— THE PROBLEM —
Word for word, set down every line of the entries below from the line with "toppings. Pairing it" to the line with "of chia seeds", including both, and no other line.

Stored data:
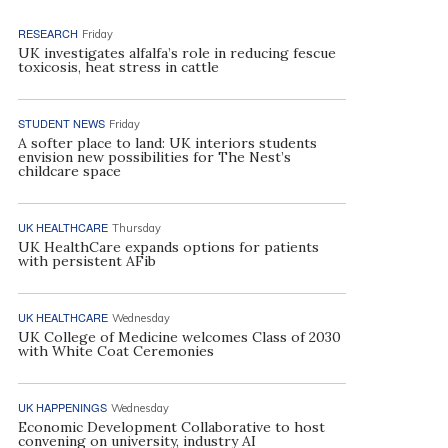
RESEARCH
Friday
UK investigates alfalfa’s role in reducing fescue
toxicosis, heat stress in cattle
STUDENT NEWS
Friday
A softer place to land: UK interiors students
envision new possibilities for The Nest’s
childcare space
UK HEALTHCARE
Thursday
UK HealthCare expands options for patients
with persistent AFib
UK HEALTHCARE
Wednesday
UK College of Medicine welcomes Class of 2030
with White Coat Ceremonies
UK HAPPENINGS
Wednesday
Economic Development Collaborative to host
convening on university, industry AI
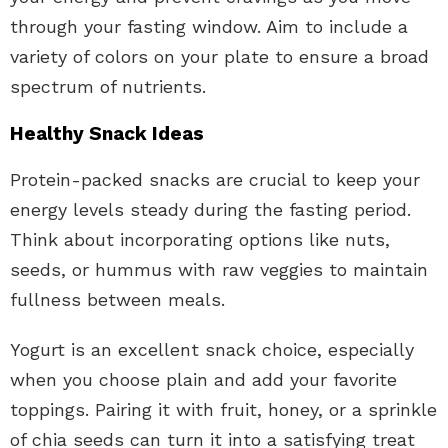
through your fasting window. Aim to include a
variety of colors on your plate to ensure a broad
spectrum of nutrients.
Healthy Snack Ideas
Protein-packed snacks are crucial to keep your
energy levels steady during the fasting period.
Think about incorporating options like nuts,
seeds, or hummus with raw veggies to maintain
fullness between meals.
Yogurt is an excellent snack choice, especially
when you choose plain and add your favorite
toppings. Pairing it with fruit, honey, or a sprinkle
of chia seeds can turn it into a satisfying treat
...
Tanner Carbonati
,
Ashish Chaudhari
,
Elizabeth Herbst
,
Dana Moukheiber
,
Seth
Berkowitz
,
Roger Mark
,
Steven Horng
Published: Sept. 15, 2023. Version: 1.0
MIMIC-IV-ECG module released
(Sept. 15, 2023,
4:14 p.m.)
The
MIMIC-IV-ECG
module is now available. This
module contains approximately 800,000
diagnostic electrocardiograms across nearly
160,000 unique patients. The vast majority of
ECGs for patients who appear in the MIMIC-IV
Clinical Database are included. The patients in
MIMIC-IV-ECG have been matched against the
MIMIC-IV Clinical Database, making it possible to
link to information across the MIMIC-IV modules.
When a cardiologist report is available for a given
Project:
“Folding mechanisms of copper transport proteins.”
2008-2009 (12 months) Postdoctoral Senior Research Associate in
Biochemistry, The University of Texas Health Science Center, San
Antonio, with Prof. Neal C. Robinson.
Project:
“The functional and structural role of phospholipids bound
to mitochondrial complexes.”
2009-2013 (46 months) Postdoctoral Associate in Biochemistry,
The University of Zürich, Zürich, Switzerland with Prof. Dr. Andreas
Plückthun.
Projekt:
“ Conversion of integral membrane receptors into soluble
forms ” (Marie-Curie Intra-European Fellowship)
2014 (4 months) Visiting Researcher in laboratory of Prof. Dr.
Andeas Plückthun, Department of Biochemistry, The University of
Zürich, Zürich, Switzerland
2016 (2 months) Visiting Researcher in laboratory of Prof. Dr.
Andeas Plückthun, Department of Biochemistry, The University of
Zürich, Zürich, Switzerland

— RESPONSE —
toppings. Pairing it with fruit, honey, or a sprinkle
of chia seeds can turn it into a satisfying treat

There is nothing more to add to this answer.